BY Howie Stalwick 10:47PM 03/25/2016

Gonzaga implodes late, ousted by Syracuse 63-60

Zags go cold, then clumsy, in a late collapse against Syracuse’s fabled 2-3 zone. Coach Mark Few praised the Bulldogs’ courage, but the 11th-seeded Zags had the game in hand before losing their grip.

Kyle Wiltjer went scoreless over the final 13 minutes. / Drew Sellers, Sportspress Northwest file

The latest in a long line of impressive basketball seasons at Gonzaga will forever be marred by memories of second-half collapses tied to an unsightly collection of turnovers and missed shots at crunch time.

Syracuse eliminated Gonzaga from the NCAA tournament Friday night when the Bulldogs blew a nine-point lead in the final six minutes by going 0-for-7 from the field and committing four of their 17 turnovers.

Similar maladies cost the Bulldogs again and again earlier in the season. However, Gonzaga blossomed late to win seven consecutive games before a second straight trip to the Elite Eight disappeared into the Chicago night air in a 63-60 loss at the United Center.

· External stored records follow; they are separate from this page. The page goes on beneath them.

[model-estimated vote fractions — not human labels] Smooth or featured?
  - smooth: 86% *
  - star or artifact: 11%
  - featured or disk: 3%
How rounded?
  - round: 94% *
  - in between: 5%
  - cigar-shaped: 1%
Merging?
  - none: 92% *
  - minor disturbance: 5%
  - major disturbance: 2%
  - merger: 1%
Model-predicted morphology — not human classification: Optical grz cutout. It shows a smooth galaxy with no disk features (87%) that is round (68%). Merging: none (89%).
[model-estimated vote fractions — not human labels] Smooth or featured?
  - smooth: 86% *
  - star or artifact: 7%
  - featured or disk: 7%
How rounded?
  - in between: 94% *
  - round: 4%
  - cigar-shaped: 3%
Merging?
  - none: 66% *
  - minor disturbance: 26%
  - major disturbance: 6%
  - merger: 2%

Kyle Wiltjer ripped holes in Syracuse’s legendary 2-3 zone for 27 minutes, then went scoreless the rest of the way. Wiltjer scored 15 of Gonzaga’s 29 first-half points to lift the Bulldogs to a one-point lead at the half. Fellow forward Domantas Sabonis overcame double-teams to score 15 of Gonzaga’s 31 second-half points.

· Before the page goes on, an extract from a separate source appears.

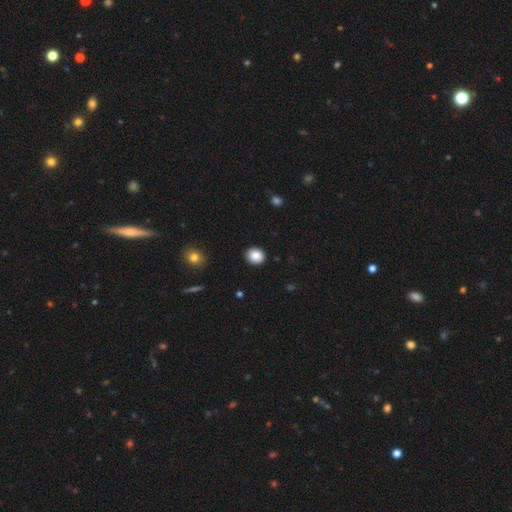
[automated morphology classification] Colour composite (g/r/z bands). It shows a smooth galaxy with no disk features (87%) that is round (76%). Merging: none (91%).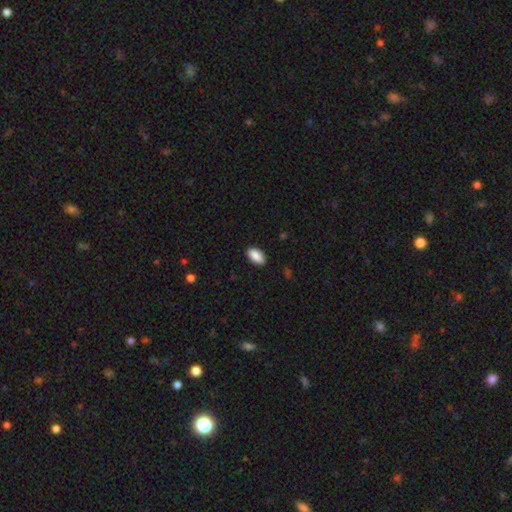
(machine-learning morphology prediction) smooth-or-featured: smooth: 90% | star or artifact: 7% | featured or disk: 4%
  how-rounded: in between: 93% | cigar-shaped: 4% | round: 3%
  merging: none: 89% | minor disturbance: 8% | major disturbance: 2% | merger: 1%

Syracuse coach Jim Boeheim, rendering his best Yogi Berra impersonation after the game, told CBS television, “To overcome those guys, it says a lot about these guys.”

“These guys” included Syracuse freshman forward Tyler Lydon. His sixth blocked shot of the night foiled a Josh Perkins floater in the lane that would have pushed Gonzaga ahead with 1.6 seconds to go, and Lydon then knocked down two free throws for the game’s final points. A length-of-the-court desperation heave by Sabonis was well off the mark.

Boeheim, the mastermind behind Syracuse’s fabled zone defense, took zero credit for Lydon’s block on Perkins.

“We were worried about Wiltjer,” Boeheim said. “We’re really not worried about that drive (Perkins’ floater). I don’t know why Tyler even came up there, but I’m glad he did.”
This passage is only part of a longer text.